**Task instructions**
How many lines in the data below contain the string "round"? State that number only.
[Data supplied]
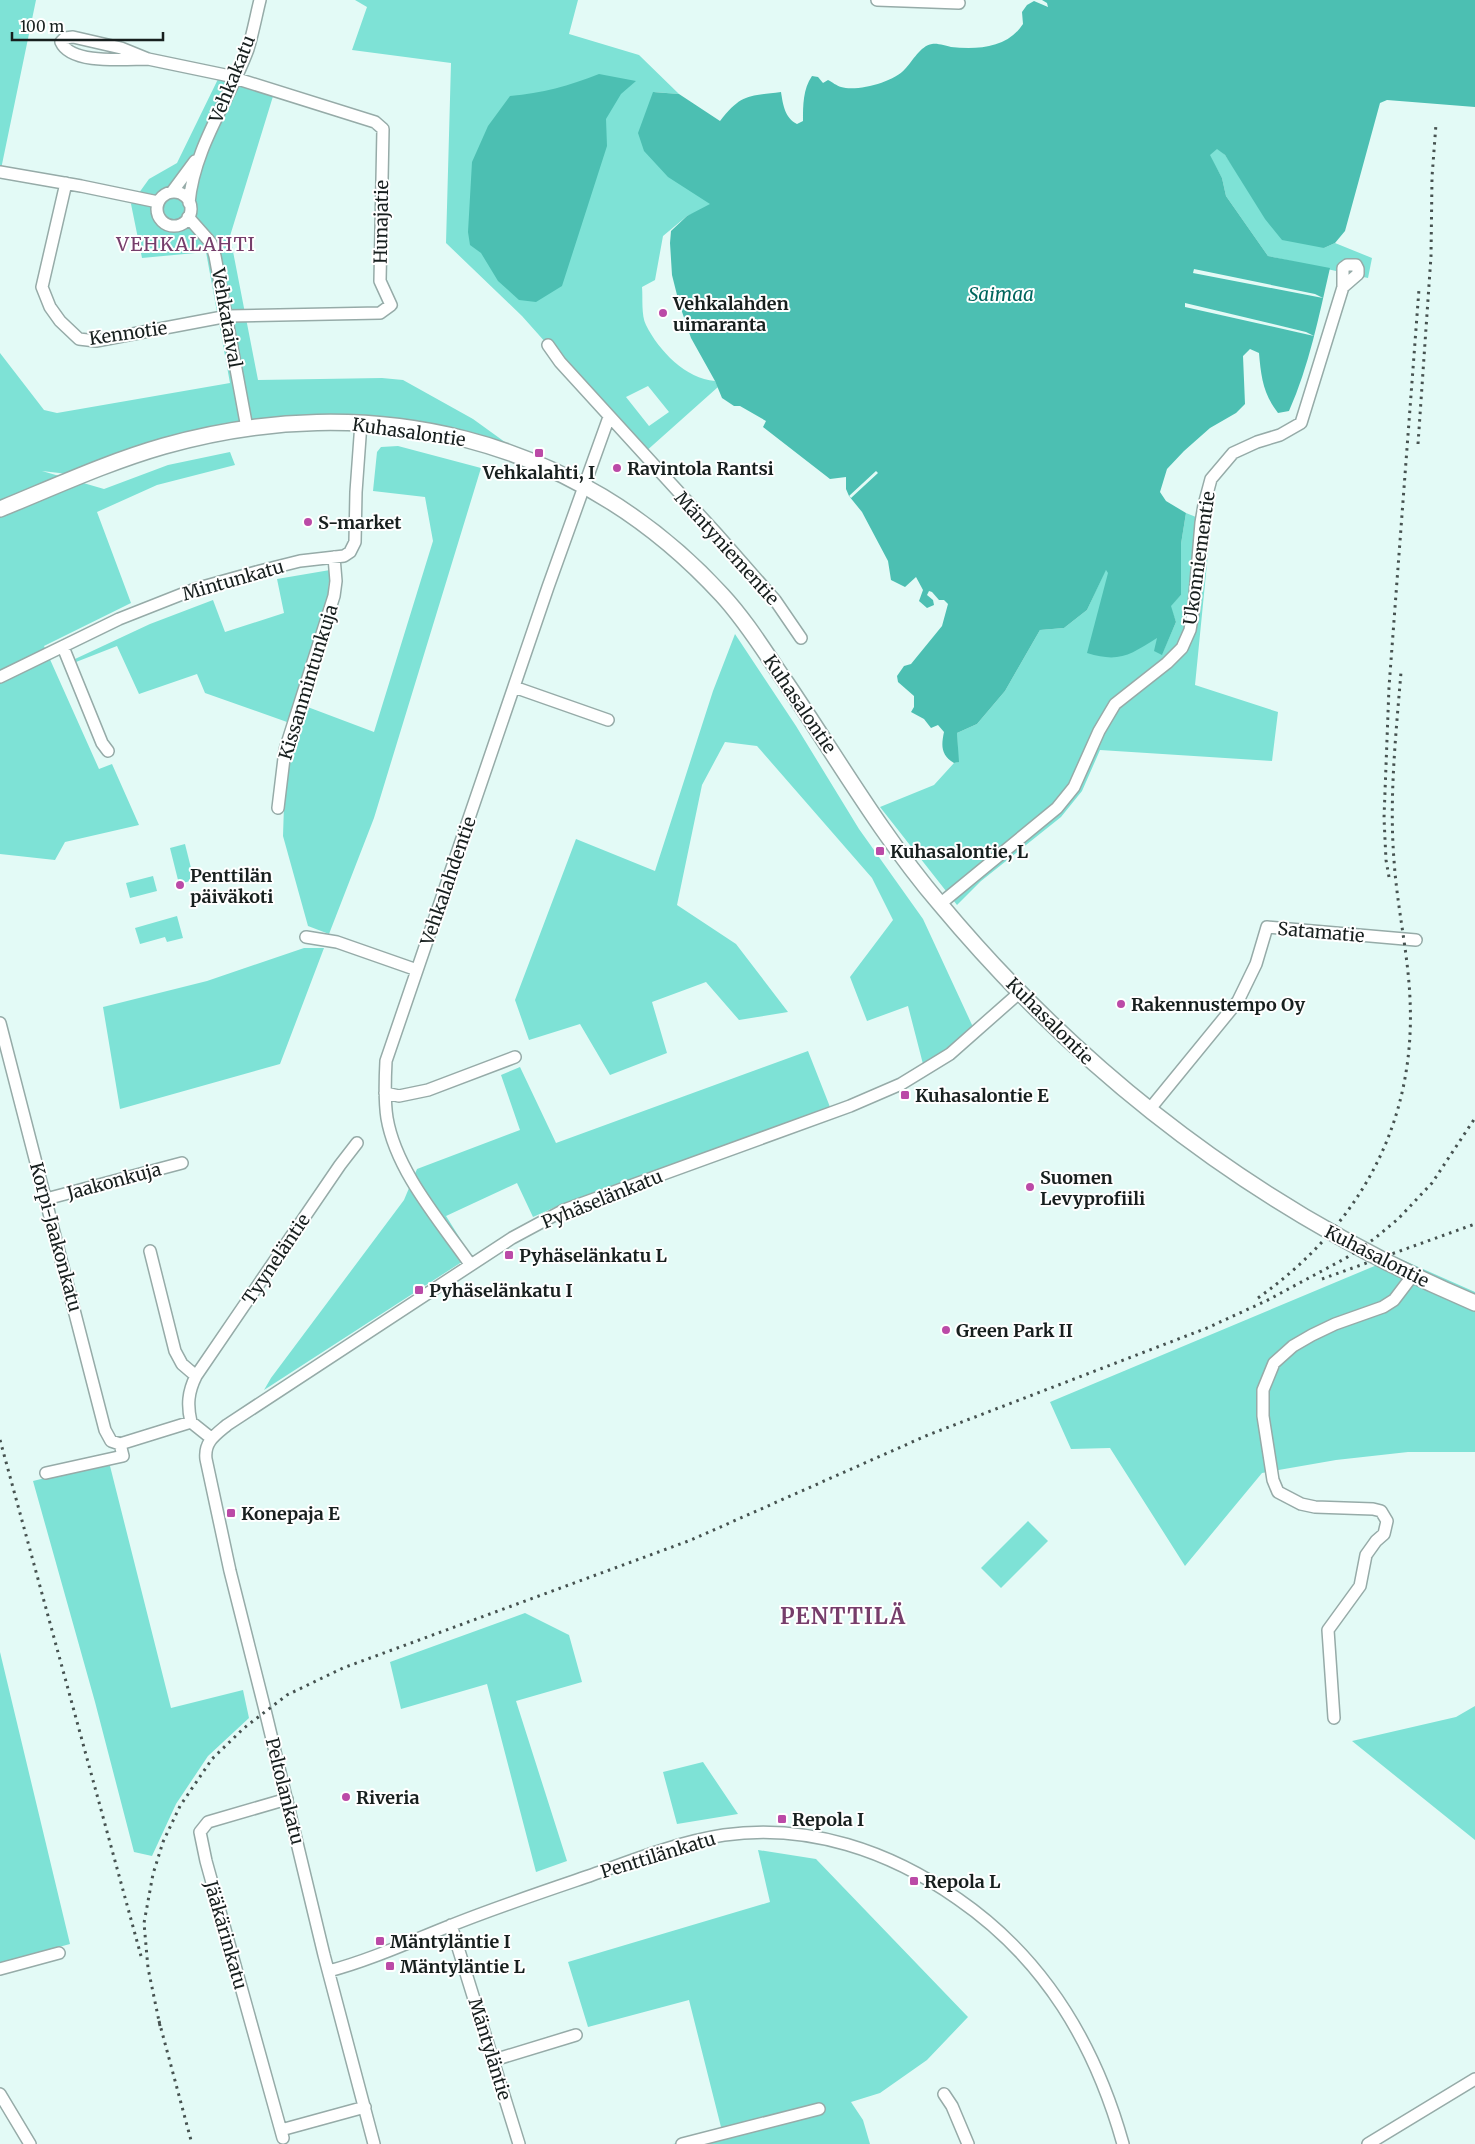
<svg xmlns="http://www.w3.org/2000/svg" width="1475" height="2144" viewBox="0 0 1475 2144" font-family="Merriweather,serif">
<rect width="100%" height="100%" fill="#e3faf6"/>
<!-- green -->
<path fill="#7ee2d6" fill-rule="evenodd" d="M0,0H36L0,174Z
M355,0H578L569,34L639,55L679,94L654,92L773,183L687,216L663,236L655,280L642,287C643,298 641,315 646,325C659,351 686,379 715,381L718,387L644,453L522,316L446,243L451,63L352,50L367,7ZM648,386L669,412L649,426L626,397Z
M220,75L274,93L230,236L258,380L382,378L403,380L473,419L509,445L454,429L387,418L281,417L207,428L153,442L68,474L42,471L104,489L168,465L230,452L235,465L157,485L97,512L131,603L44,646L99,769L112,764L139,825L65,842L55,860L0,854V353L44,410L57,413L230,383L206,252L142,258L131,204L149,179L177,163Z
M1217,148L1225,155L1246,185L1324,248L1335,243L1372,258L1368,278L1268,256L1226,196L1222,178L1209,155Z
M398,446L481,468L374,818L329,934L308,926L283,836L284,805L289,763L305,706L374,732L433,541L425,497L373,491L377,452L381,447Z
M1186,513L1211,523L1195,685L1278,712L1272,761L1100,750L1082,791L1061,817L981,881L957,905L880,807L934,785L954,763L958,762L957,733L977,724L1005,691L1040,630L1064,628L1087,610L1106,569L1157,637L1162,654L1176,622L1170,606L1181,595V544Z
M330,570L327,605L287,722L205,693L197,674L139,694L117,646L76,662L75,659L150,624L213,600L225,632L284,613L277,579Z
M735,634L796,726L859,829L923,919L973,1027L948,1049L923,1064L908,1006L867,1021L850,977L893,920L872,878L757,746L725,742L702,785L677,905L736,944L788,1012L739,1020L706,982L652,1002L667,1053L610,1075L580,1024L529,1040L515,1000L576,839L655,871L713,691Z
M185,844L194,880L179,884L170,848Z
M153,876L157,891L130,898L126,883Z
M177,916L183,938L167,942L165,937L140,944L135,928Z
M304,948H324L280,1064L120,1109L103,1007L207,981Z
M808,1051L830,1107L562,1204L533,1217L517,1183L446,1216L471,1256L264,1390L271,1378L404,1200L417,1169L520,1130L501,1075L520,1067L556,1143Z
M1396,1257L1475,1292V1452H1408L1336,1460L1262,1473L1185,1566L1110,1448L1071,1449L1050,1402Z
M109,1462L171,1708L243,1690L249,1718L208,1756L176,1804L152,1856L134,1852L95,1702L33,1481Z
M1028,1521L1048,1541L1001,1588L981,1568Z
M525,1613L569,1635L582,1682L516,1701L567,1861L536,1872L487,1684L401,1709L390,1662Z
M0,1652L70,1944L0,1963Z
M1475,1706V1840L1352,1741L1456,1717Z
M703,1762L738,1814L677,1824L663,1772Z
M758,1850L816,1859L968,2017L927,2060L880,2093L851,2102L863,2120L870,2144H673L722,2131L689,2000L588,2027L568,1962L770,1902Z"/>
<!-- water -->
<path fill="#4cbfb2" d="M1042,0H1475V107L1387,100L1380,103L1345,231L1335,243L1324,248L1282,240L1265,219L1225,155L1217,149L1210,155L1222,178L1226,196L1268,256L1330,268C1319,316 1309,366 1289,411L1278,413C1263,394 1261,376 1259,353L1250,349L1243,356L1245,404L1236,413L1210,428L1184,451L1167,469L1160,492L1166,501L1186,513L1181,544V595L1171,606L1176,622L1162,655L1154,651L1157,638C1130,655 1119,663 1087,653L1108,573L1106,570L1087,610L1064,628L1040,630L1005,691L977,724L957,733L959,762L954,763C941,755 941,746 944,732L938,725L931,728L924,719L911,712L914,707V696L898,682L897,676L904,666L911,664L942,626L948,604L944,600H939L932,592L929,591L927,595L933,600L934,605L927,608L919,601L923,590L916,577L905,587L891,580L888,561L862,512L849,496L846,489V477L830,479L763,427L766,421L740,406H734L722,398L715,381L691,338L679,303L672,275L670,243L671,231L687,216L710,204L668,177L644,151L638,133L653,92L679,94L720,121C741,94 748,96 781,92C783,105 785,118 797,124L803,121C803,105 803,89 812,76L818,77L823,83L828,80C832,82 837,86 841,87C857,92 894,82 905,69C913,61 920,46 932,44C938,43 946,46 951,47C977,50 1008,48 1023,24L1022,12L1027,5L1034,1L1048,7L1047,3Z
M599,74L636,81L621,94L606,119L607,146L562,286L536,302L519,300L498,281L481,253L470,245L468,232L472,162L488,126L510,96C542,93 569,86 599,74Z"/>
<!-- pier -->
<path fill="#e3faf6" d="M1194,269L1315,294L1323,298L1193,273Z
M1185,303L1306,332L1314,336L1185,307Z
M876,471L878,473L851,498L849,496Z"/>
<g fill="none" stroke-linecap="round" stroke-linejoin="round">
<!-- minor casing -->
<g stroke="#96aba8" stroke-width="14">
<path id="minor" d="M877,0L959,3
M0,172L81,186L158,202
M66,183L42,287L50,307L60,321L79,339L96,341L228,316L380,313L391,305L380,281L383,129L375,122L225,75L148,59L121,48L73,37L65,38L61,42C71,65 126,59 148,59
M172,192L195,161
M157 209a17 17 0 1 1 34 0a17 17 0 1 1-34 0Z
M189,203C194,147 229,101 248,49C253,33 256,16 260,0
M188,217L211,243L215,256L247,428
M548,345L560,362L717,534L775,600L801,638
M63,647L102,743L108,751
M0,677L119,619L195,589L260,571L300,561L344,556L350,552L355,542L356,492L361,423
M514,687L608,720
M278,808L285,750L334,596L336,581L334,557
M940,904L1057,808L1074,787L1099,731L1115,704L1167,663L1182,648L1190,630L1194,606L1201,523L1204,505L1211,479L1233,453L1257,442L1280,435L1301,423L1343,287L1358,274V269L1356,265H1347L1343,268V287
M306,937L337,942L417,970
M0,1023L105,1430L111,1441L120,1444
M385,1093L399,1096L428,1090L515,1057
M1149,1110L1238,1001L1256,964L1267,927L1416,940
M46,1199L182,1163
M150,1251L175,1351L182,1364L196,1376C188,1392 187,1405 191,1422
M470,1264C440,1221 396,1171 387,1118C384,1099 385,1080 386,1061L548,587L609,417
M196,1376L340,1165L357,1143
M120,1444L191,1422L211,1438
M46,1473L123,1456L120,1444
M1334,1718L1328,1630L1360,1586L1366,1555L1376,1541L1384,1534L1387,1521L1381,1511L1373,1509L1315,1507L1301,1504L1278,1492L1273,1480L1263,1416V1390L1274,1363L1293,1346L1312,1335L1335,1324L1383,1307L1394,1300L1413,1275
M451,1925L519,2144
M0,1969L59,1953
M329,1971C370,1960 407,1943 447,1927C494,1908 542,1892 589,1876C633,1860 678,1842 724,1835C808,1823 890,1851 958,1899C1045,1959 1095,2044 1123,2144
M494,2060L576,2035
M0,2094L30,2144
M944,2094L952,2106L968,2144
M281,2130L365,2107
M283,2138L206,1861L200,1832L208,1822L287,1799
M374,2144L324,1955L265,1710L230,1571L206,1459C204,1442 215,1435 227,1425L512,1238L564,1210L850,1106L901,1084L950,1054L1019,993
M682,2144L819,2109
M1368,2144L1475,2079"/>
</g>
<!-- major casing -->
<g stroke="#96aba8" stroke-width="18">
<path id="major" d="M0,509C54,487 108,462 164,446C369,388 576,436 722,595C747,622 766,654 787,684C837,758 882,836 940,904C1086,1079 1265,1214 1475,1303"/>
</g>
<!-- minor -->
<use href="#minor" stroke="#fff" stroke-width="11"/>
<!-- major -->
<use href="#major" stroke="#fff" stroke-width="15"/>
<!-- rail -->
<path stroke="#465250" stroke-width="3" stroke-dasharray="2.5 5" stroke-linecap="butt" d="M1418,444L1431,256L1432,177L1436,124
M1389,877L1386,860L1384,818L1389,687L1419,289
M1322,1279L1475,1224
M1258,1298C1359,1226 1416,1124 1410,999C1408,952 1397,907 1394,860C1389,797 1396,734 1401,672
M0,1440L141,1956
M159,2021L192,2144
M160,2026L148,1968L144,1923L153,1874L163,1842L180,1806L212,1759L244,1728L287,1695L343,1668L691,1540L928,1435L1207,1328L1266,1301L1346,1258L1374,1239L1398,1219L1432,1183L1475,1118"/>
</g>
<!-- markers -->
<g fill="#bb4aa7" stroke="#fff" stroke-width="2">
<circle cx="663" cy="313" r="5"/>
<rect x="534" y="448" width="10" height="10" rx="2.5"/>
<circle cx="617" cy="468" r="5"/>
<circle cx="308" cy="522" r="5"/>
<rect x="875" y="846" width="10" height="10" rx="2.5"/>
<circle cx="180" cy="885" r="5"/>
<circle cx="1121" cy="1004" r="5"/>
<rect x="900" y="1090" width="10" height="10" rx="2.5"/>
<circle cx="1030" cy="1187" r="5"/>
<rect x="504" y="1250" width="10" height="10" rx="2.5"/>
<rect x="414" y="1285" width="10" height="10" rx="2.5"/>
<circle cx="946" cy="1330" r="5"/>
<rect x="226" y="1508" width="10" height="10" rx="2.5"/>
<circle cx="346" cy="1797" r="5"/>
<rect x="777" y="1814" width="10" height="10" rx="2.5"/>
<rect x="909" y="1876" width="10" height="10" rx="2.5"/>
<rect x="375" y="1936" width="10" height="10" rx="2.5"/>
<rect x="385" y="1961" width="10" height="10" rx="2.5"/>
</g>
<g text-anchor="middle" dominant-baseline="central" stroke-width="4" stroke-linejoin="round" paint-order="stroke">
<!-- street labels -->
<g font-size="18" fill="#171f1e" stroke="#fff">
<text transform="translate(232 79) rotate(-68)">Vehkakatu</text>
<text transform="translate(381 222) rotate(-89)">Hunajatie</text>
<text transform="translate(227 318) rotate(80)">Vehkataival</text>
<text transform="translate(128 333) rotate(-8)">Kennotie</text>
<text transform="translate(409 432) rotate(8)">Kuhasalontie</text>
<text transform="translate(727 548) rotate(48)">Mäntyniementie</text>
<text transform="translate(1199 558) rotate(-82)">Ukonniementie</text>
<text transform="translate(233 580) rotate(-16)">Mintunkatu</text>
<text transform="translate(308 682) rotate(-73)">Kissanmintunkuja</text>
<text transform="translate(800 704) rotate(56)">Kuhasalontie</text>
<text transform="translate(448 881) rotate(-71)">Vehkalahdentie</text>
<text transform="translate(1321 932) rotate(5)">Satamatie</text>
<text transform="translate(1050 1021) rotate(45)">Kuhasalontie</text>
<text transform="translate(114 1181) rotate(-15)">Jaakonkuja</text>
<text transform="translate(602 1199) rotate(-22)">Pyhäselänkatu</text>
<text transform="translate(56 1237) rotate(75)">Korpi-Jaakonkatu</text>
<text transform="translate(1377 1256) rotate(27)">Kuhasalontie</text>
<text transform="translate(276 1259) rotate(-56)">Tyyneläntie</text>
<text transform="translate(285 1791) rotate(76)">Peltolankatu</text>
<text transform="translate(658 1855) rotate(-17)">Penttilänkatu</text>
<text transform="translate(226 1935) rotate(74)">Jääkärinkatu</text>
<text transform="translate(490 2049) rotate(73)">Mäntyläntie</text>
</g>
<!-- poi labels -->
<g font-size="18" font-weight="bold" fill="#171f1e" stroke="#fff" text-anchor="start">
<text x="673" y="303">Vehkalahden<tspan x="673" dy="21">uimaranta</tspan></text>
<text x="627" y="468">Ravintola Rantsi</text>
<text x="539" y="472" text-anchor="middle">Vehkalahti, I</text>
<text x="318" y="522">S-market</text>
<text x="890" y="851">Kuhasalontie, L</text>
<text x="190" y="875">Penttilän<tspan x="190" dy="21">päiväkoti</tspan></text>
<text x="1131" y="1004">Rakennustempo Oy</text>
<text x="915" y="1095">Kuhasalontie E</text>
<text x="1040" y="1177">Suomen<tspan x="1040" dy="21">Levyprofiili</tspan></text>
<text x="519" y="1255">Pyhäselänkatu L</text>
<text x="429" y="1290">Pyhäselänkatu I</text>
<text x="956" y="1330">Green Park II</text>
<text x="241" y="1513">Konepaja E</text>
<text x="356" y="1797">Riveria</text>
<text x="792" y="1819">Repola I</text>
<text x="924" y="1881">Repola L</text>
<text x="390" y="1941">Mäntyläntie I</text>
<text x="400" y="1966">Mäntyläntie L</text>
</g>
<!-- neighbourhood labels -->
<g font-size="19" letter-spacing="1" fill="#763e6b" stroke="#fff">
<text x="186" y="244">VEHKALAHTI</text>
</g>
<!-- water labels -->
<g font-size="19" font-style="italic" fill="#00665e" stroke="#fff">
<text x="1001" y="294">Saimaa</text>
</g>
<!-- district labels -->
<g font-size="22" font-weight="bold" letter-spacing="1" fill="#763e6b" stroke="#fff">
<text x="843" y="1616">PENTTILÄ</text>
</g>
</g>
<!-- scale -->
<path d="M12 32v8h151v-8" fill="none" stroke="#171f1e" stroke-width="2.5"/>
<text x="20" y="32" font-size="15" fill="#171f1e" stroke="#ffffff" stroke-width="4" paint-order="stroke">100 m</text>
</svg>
[/Data supplied]
**Reply**
2